Salivary gland carcinomas are rare in childhood. A survey of salivary tumors from the Armed Forces Institut of Pathology [5] revealed that 1.3% of benign and 3% of malignant salivary gland tumors occurred in children [6,7].
Rhabdomyosarcoma represents 13 to 18% of head and neck tumors [8,9] and less than 1% of salivary gland cancers [10]; However, its exact frequency remains difficult to determine given the rarity of cases and the heterogeneity of the populations studied. In a series of 168 childhood salivary gland cancers, Krull’s et al. [11] reported six cases of rhabdomyosarcoma, i.e., 3.5%. Luna et al. [20] reported two cases of rhabdomyosarcoma out of 11 cases of primary sarcoma of the salivary glands. The largest published series of salivary rhabdomyosarcomas included three to 22 cases [12,13,6,14]
The parotid gland is the most frequent initial site of rhabdomyosarcoma before the submandibular and sublingual glands. Involvement of the accessory salivary glands remains exceptional [15]. Rhabdomyosarcoma is a high-grade malignancy tumor that affects subjects of all ages with a higher frequency in the first two decades of life, with, however, very broad extremes [16,6,17,18]
Parotid rhabdomyosarcoma usually presents as painful swelling of the parotid gland that rapidly increases in size [19,18]. Facial paralysis is a frequent sign, testifying to the aggressiveness and degree of tumor extension.
CT scans and magnetic resonance imaging (MRI) of the parotid are an essential contribution in terms of exploration of the parotid gland and evaluation of tumor extension to neighboring structures [20,21 ]. MRI seems to perform better with a sensitivity greater than 95% and a specificity greater than 75% [21]. A staging assessment combining pulmonary, hepatic and bone imaging is mandatory before any therapeutic decision. There is no universally accepted classification. Several are used, they are generally addressed to rhabdomyosarcomas without taking into account the localization [22–23].

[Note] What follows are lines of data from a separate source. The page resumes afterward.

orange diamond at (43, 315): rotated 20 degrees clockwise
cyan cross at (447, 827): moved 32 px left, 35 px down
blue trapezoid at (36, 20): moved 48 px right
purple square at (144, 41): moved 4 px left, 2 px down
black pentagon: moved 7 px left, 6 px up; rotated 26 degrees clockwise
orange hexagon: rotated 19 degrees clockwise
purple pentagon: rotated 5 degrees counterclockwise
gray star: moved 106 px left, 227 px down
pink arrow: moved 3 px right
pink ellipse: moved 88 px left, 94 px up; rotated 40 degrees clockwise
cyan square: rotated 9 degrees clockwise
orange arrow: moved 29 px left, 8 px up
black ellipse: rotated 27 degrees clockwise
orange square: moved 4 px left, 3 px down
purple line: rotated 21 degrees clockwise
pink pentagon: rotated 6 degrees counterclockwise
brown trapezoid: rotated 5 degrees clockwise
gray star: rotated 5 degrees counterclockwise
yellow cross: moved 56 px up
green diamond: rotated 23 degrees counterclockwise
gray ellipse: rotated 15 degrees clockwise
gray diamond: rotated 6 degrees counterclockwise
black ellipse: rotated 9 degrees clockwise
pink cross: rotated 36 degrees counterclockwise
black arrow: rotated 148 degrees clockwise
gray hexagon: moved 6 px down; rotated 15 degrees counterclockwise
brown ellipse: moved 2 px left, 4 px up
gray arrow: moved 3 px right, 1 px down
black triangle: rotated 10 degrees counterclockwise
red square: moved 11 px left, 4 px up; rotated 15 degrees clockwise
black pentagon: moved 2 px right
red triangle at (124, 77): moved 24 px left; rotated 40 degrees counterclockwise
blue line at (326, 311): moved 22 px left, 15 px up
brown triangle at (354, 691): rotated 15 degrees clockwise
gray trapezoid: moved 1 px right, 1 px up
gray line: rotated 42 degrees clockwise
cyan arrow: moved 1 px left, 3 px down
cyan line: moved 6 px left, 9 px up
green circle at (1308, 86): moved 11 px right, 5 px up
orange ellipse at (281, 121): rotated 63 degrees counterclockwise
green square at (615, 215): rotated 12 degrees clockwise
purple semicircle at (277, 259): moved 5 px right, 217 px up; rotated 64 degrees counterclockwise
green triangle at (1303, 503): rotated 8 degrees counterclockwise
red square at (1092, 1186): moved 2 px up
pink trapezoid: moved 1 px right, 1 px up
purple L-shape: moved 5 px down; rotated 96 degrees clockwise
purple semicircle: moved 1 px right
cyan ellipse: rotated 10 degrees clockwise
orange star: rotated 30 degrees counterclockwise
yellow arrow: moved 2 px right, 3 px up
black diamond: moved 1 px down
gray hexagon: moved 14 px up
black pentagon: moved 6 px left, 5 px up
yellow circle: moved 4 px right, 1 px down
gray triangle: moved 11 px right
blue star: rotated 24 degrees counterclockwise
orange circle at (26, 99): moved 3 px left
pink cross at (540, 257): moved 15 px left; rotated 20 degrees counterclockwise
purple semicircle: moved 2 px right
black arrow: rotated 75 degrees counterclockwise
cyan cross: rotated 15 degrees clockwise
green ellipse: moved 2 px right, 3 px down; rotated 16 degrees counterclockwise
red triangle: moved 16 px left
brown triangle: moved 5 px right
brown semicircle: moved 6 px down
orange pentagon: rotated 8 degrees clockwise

Because of the aggressive nature of this tumor, treatment combines surgery, radiation therapy, and chemotherapy. Indications and relevance depend on classification, resection quality, and anatomic pathology findings; surgery is the cornerstone of treatment. It includes partial or total parotidectomy, with or without facial nerve preservation, according to the Gustave Rousey Institute classification, which is stage I and II cases and first-line treatment classification according to IRS group I and II cases (Intergroup Rhabdomyosarcoma study)[ 24,23], radiotherapy is indicated for incomplete resection and/or histological lymph node invasion, and the radiation field must include the parotid gland where the tumor is located and the cervical-subclavian lymph node region (if involved).For persistent tumors and/or lymph node invasion with capsular rupture, a dose of 60 to 70 Gray is recommended. Due to their activity on salivary gland tumors and sarcomas [25,5,26];Adjuvant chemotherapy could improve local control and survival rates, but this remains to be demonstrated. Neoadjuvant chemotherapy could find its interest in locally advanced and/or inoperable tumors (stage III of the classification of the Gustave-Rousey Institute and group III of the IRS) by making them accessible to cardiological surgery.
Salivary rhabdomyosarcomas have a tendency to local recurrence, the time to onset is on average nine months [23]. Pulmonary, hepatic and bone metastases are frequent, tumor dissemination can also occur towards the cerebrospinal fluid after invasion of the meninges. The time to onset is on average nine to 36 months [27]. Survival rates are variable. From 22 cases, Pappas et al. reported a two-year disease-free survival rate of 63% after chemotherapy, radiotherapy and surgery [13], whereas Flammant et al. reported an overall survival rate of 68% and five-year disease-free survival of 53% [14]. For Cullender et al., five-year survival is 60% in the case of chemotherapy and radiotherapy [19].
The stages or groups of classifications are major prognostic factors since in the IRS study, the five-year survival rates for groups I to IV were 83, 70, 52 and 20% respectively [28]. ; According to the Gustave-Rousey Institute, the five-year survival rates for stages I and II, III and IV were respectively 80, 53% and almost 0% [13,23]; Other prognostic factors have been analyzed, in particular the histological type: the more differentiated the tumor, the better the prognosis, the three-year survival rate is 60% in the botryoid forms and 40% for the for- my embryonic and alveolar. Due to more frequent lymph node invasion, the latter form has a 50% prognosis compared to 17% for the other forms [29]. The most important unfavorable prognostic factors for Cullender et al. are age (55% five-year survival rate for children under seven years old and 33% for children over seven years old), alveolar type, and tumor size greater than 5 cm [19].